The proposed legislation, S. 1027 — introduced last week by Crapo and Risch, along with 13 co-sponsors – extends authorization for SRS payments for two years and offers retroactive payments for 2016. The program was established in 2000 to make up for lost revenues from declines in timber production on Forest Service lands and federal lands in general.

According to the Forest Service, Idaho counties received in total about $22 million in SRS payments last year.  This year, that number has dropped to $2 million, because it is based on the backup formula of a 25 percent share of receipts of timber harvested on federal lands. 

For Idaho County, the difference is a nearly 95 percent funding decrease. According to the Idaho County Clerk’s Office, the county received $6,250,911 in SRS last year, and this year $316,329 from the 25 percent receipts.
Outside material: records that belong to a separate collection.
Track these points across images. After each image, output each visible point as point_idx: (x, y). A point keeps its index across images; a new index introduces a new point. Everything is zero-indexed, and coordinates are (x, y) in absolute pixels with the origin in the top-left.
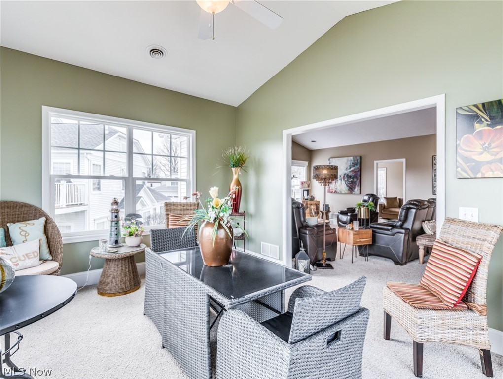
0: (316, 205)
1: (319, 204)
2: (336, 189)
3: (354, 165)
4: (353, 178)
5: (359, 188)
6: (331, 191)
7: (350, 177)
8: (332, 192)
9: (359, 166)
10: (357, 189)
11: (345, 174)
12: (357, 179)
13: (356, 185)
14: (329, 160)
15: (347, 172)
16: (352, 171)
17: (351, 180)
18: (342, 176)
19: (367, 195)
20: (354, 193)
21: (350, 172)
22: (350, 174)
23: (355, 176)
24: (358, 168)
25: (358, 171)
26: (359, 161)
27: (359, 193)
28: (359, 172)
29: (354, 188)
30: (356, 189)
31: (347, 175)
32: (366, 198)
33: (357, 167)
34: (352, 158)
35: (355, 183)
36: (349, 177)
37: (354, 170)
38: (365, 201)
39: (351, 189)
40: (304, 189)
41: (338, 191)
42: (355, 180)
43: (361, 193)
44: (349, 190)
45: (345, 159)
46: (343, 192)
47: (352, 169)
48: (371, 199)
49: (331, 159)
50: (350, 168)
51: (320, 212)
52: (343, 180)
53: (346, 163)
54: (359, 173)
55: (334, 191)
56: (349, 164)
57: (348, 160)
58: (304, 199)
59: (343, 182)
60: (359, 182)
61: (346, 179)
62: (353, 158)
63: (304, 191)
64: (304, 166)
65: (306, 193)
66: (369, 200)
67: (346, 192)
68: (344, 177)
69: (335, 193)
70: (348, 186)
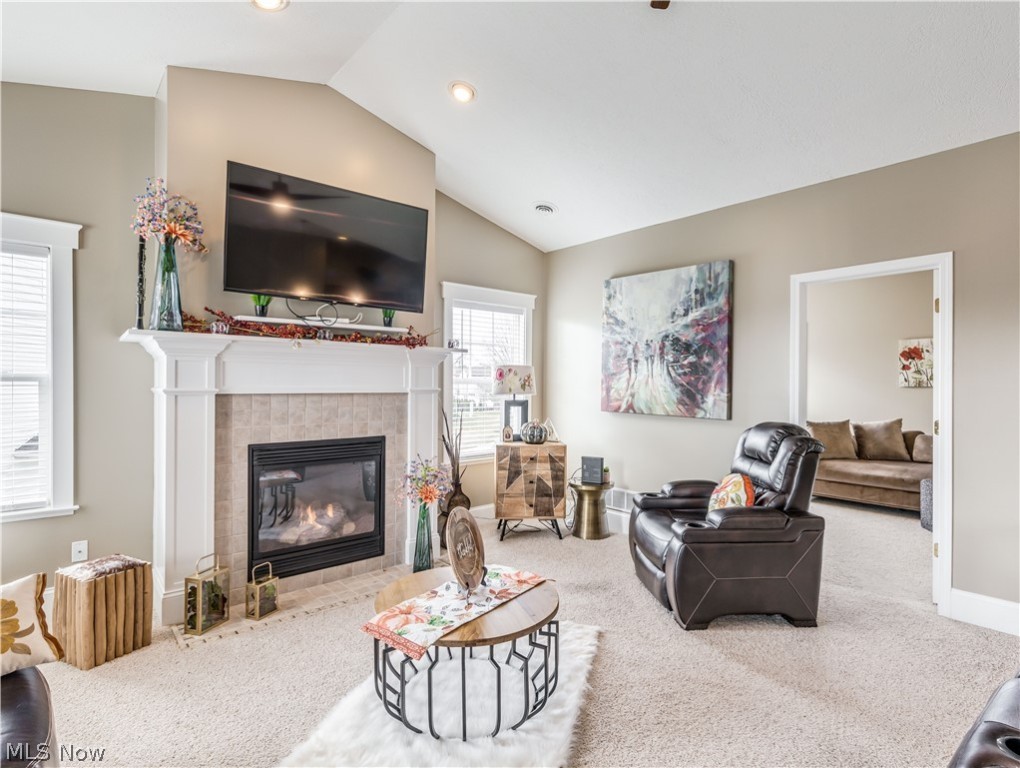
0: (552, 460)
1: (562, 459)
2: (633, 395)
3: (702, 296)
4: (698, 353)
5: (724, 395)
6: (615, 404)
7: (687, 348)
8: (617, 410)
9: (722, 300)
10: (714, 399)
11: (667, 336)
12: (716, 357)
13: (710, 379)
14: (608, 283)
15: (676, 328)
16: (696, 323)
17: (692, 359)
18: (656, 345)
19: (763, 427)
20: (701, 414)
21: (686, 326)
22: (688, 336)
23: (707, 345)
24: (719, 311)
25: (719, 322)
26: (724, 278)
27: (724, 415)
28: (725, 326)
29: (704, 393)
30: (710, 399)
31: (676, 341)
32: (760, 441)
33: (715, 305)
34: (693, 268)
35: (705, 371)
36: (682, 347)
37: (703, 317)
38: (751, 455)
39: (690, 398)
40: (510, 397)
41: (640, 404)
42: (706, 359)
43: (730, 417)
44: (680, 402)
45: (666, 277)
46: (659, 411)
47: (694, 315)
48: (782, 450)
49: (613, 281)
50: (686, 313)
51: (568, 491)
52: (657, 359)
53: (672, 293)
54: (723, 332)
55: (624, 406)
56: (683, 296)
57: (678, 281)
58: (508, 436)
59: (658, 368)
60: (725, 369)
61: (670, 358)
62: (700, 270)
63: (508, 404)
64: (520, 312)
65: (516, 412)
66: (775, 452)
67: (672, 408)
68: (662, 348)
69: (627, 411)
70: (677, 385)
“The federal government pays no taxes on millions of acres of federal lands in many counties in the West,” Crapo said. “Without SRS, existing revenue sharing payments are not sufficient to support the services these counties must provide, leaving them to choose between critical services like roads and schools. This is an obligation to rural residents that the federal government must deliver on.”

“Until we see a significant increase in active forest management on our national forests, the federal government must uphold its commitment to support our rural counties and schools who rely on the SRS program. This is a bipartisan issue and must be addressed now on a bipartisan basis.” said Risch.